Food traditions are a very common way to tie a group together, because everyone needs to eat, but there’s lots of room for different styles and practices, words, rituals. Our family only has Yorkshire pudding with roast beef, and is surprised to see other people suggesting it with lamb or even chicken. Some people put cream on scones first, others jam; my husband’s family eats marmalade with bread and butter, mine only ever on toast (and I just don’t like marmalade anyway). Traditions can be old, new or instant: one of the fun things in a family is seeing a new tradition appear out of nowhere in an instant, by popular acclaim. You can tell because someone will say, “We always…” and the others agree. Sometimes you never hear of it again, but quite often, it turns into a family tradition. I feel this works precisely like the sensus fidelium: you have to have the acceptance as well as the first event, what John Henry Newman called ‘listening for the echo’. Traditions which don’t make the cut sometimes turn into superstitions, like singing to solitary magpies; they are fun, but they don’t carry significance. (On the other hand, you have to sing the right words, and it has to be out of tune.)

Family traditions can be daft. One of ours is at birthdays, and grew out of my inability ever to get presents wrapped beforehand. So I hand them over individually inside a bag, and while the birthday child takes it out and is looking at whatever it is, the bag is smuggled back to me under the table ready for the next present. The bag goes to and fro as many times as there are presents.  It’s silly, it makes us laugh, but it works; and it was a green way of doing present-wrapping even before people started using brown paper or pillowcases.
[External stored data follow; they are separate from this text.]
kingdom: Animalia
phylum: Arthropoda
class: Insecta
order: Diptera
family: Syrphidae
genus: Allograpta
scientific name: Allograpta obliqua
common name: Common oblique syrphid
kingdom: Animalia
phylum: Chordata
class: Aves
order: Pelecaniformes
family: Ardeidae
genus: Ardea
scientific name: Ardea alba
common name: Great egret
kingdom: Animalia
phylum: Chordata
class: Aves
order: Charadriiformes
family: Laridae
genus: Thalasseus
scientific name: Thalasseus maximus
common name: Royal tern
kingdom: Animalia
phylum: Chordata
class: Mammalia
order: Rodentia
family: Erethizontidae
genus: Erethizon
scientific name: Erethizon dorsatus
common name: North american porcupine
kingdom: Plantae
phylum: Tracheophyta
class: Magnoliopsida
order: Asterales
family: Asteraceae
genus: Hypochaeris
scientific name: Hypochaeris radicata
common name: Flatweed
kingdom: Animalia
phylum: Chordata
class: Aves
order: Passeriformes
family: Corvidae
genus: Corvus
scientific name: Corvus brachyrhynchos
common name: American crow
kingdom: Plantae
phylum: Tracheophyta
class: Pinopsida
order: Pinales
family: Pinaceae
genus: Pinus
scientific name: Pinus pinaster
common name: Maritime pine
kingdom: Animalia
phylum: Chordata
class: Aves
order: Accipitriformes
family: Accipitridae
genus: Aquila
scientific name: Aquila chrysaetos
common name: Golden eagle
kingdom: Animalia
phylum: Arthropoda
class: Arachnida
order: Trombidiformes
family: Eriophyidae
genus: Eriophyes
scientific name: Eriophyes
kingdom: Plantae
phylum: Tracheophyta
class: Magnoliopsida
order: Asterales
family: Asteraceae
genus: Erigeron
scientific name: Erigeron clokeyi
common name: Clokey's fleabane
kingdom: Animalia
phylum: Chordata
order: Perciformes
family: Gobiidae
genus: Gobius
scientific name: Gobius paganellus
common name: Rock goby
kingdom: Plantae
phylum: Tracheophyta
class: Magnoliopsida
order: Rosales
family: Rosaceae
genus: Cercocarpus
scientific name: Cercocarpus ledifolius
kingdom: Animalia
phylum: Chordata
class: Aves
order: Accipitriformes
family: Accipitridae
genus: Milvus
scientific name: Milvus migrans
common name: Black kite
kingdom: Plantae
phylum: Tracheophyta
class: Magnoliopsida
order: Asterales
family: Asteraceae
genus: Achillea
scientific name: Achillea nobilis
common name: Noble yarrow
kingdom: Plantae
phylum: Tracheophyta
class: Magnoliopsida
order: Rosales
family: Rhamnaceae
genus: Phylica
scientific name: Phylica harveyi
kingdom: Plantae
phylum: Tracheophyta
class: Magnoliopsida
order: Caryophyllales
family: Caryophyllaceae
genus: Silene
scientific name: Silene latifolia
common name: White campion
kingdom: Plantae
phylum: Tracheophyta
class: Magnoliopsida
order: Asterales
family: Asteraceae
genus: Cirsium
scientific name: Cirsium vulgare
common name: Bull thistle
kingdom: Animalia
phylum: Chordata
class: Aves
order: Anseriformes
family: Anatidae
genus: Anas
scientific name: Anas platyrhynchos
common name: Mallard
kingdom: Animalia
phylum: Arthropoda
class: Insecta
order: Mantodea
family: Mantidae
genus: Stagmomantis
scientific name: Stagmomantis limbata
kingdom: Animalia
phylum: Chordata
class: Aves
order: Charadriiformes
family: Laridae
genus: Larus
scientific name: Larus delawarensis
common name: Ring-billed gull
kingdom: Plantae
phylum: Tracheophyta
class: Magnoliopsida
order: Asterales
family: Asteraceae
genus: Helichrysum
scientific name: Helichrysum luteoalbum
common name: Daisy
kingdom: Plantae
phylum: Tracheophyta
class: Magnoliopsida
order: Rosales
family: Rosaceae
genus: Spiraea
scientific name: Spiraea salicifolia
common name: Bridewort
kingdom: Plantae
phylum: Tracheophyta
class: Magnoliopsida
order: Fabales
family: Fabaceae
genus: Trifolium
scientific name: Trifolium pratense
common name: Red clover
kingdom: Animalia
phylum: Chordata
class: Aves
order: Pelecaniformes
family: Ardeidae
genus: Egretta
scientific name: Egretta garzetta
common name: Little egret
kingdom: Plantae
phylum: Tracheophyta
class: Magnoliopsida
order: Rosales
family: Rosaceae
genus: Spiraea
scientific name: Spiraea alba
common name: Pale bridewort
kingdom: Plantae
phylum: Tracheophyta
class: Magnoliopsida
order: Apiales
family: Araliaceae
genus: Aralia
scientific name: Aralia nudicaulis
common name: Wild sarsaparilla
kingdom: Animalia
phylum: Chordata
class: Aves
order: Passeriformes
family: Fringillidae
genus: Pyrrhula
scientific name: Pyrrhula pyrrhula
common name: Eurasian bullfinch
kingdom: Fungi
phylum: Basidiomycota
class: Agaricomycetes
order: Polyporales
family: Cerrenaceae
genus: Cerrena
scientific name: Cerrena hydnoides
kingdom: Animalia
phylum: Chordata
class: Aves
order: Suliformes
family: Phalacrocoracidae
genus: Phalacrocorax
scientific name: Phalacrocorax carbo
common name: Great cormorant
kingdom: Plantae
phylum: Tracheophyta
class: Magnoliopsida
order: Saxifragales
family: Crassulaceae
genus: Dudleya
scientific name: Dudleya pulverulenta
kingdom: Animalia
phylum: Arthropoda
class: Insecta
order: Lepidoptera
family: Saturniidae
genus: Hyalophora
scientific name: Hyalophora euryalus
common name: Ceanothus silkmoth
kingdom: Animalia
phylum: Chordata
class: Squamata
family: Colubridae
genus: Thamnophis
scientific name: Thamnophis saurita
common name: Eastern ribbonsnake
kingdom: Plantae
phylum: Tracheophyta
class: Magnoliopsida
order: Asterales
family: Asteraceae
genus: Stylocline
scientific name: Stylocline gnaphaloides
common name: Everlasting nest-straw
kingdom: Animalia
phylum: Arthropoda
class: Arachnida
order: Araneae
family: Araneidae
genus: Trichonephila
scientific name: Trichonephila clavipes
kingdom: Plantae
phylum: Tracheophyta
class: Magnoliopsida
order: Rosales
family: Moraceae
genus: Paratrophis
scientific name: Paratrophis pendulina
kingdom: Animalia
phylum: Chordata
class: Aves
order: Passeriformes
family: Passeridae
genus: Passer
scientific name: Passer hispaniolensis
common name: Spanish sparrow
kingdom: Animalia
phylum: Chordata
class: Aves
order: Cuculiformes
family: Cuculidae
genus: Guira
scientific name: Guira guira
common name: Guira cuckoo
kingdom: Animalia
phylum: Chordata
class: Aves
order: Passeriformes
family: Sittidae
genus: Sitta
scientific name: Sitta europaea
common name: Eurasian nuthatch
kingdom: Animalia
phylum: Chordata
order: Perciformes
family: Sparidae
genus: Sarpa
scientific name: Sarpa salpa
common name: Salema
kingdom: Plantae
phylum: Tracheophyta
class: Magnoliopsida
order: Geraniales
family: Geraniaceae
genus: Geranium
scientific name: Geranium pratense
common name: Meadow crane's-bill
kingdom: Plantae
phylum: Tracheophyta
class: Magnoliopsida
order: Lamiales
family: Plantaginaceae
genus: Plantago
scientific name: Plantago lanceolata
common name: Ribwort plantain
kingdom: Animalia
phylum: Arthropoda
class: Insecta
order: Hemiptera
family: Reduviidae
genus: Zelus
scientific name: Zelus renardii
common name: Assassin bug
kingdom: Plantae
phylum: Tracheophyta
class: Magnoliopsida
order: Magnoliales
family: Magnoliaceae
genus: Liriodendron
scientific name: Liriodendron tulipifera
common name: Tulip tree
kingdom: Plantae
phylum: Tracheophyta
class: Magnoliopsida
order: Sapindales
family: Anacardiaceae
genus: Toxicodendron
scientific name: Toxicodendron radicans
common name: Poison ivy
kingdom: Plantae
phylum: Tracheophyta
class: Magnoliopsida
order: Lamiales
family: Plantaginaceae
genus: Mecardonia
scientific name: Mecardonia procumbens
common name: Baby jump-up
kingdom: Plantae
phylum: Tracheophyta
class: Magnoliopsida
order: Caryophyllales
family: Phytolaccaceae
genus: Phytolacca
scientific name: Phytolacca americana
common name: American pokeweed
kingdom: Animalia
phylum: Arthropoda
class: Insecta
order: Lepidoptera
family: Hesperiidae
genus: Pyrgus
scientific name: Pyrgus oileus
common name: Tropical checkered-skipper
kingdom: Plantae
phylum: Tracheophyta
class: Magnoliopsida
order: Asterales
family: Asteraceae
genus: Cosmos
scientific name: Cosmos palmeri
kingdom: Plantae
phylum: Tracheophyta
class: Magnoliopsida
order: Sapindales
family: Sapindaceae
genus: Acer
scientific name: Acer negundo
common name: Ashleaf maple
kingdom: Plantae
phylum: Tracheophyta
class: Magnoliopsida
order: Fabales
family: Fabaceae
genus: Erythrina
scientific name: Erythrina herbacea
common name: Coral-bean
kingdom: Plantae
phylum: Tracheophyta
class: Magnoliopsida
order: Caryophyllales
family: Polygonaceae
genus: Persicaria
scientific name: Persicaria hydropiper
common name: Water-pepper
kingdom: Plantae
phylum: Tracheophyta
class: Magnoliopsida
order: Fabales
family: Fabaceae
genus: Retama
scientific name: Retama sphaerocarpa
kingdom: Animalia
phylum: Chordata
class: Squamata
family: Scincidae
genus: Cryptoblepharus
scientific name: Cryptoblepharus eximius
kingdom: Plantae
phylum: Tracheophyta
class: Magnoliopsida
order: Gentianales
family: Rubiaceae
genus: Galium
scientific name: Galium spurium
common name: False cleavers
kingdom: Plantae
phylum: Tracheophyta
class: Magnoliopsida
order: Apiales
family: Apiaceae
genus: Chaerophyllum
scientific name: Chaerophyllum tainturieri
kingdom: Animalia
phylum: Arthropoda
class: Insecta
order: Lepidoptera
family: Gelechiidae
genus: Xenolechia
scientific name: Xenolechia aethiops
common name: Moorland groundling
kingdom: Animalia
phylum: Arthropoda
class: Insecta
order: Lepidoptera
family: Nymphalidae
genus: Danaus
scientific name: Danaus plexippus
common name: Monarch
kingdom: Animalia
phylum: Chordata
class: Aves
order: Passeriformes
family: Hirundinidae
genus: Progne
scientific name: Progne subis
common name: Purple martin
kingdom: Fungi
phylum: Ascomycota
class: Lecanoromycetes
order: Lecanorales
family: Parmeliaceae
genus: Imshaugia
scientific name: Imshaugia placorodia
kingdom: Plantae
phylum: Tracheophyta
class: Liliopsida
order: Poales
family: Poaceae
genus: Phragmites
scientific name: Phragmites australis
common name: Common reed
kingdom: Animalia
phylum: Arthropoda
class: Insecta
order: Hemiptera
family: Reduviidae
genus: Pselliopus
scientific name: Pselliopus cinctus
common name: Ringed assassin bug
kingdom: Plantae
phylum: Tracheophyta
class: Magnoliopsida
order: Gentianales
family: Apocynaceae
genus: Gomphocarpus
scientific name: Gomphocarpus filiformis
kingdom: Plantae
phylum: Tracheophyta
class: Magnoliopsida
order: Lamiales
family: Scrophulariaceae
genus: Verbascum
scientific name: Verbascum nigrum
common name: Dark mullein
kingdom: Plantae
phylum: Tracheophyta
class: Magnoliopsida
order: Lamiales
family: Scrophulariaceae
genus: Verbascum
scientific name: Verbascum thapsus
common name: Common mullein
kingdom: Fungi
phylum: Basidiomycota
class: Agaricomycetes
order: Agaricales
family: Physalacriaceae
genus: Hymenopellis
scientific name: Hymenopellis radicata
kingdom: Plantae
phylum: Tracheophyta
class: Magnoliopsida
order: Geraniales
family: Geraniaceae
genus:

We like to celebrate our traditions. We can even sing about them: there are songs about tradition in both The Slipper and the Rose and Fiddler on the Roof. That makes sense; The Slipper and the Rose is a reworking of a fairy story (Cinderella) and Fiddler is modern but similarly classic. Tradition contains our past and helps us to make sense of it into the present and future, just like at the Passover meal where the youngest child present asks what is happening, to provide an introduction to the story which explains not only what is happening but also why.  Tradition can be a reason or a historical justification. It should never be just an excuse.